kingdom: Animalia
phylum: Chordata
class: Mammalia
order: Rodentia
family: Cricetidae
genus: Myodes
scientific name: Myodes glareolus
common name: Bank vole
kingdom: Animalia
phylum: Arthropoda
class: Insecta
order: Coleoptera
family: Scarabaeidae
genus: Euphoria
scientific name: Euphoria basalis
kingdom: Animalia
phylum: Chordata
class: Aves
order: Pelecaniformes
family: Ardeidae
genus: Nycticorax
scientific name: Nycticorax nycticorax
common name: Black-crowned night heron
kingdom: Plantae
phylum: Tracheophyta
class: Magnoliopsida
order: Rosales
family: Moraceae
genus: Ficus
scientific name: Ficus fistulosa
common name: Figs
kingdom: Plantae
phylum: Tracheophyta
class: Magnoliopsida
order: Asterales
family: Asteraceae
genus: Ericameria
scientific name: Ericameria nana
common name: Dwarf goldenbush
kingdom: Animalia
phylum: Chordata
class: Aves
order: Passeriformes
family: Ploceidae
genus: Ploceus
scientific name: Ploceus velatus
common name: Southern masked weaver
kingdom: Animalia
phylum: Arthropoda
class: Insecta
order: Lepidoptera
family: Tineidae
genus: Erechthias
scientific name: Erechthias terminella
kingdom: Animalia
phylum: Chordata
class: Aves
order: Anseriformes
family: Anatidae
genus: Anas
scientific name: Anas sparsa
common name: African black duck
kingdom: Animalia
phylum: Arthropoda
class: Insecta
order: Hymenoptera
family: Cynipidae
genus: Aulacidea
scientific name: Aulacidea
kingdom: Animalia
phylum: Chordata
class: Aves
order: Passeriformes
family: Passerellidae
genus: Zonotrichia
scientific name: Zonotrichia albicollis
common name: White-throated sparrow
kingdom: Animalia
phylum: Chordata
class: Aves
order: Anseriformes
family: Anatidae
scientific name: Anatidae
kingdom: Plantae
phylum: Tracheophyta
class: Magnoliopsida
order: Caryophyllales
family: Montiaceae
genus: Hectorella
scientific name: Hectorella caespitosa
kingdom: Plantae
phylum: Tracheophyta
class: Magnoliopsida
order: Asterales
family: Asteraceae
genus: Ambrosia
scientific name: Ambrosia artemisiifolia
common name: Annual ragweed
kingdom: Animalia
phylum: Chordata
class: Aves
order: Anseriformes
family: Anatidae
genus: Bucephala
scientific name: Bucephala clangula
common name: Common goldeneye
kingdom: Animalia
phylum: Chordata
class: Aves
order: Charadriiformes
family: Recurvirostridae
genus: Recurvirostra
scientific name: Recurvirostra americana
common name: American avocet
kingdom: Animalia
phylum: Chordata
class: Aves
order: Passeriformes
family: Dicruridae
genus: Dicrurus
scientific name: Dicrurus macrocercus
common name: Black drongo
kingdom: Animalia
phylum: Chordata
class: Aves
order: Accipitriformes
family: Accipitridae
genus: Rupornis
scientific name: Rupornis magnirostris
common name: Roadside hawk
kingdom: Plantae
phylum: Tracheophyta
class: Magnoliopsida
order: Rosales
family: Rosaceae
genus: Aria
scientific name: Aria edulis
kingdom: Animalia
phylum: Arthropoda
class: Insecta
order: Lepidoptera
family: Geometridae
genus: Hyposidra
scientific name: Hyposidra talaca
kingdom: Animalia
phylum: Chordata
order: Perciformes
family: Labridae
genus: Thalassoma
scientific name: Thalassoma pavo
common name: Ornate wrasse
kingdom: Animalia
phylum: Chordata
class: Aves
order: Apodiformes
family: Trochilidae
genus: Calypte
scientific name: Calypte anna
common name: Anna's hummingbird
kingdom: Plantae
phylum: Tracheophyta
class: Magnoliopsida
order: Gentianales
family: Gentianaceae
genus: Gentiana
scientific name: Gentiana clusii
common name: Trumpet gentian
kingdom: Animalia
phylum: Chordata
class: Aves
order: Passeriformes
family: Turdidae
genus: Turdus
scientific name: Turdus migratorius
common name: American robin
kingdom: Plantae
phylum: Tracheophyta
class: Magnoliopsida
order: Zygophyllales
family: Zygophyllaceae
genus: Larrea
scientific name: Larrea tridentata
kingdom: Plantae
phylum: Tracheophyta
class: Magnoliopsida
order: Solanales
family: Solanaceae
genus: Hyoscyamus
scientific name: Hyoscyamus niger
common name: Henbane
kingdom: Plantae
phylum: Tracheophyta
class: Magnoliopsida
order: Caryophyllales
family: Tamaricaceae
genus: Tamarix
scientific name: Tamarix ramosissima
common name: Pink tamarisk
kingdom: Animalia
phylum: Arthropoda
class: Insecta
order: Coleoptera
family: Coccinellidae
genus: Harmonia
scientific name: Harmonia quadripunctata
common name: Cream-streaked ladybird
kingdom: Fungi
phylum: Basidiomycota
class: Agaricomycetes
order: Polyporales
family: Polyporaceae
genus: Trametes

**Short problem**
Rewrite the data above as a Markdown table, taking everything from the line that contains "scientific name: Calypte anna" down to the line that contains "order: Polyporales", both included. Use the columns Row and Entry: number each row, put one line in each, and leave out blank lines.

**Answer in full**
| Row | Entry |
|---|---|
| 1 | scientific name: Calypte anna |
| 2 | common name: Anna's hummingbird |
| 3 | kingdom: Plantae |
| 4 | phylum: Tracheophyta |
| 5 | class: Magnoliopsida |
| 6 | order: Gentianales |
| 7 | family: Gentianaceae |
| 8 | genus: Gentiana |
| 9 | scientific name: Gentiana clusii |
| 10 | common name: Trumpet gentian |
| 11 | kingdom: Animalia |
| 12 | phylum: Chordata |
| 13 | class: Aves |
| 14 | order: Passeriformes |
| 15 | family: Turdidae |
| 16 | genus: Turdus |
| 17 | scientific name: Turdus migratorius |
| 18 | common name: American robin |
| 19 | kingdom: Plantae |
| 20 | phylum: Tracheophyta |
| 21 | class: Magnoliopsida |
| 22 | order: Zygophyllales |
| 23 | family: Zygophyllaceae |
| 24 | genus: Larrea |
| 25 | scientific name: Larrea tridentata |
| 26 | kingdom: Plantae |
| 27 | phylum: Tracheophyta |
| 28 | class: Magnoliopsida |
| 29 | order: Solanales |
| 30 | family: Solanaceae |
| 31 | genus: Hyoscyamus |
| 32 | scientific name: Hyoscyamus niger |
| 33 | common name: Henbane |
| 34 | kingdom: Plantae |
| 35 | phylum: Tracheophyta |
| 36 | class: Magnoliopsida |
| 37 | order: Caryophyllales |
| 38 | family: Tamaricaceae |
| 39 | genus: Tamarix |
| 40 | scientific name: Tamarix ramosissima |
| 41 | common name: Pink tamarisk |
| 42 | kingdom: Animalia |
| 43 | phylum: Arthropoda |
| 44 | class: Insecta |
| 45 | order: Coleoptera |
| 46 | family: Coccinellidae |
| 47 | genus: Harmonia |
| 48 | scientific name: Harmonia quadripunctata |
| 49 | common name: Cream-streaked ladybird |
| 50 | kingdom: Fungi |
| 51 | phylum: Basidiomycota |
| 52 | class: Agaricomycetes |
| 53 | order: Polyporales |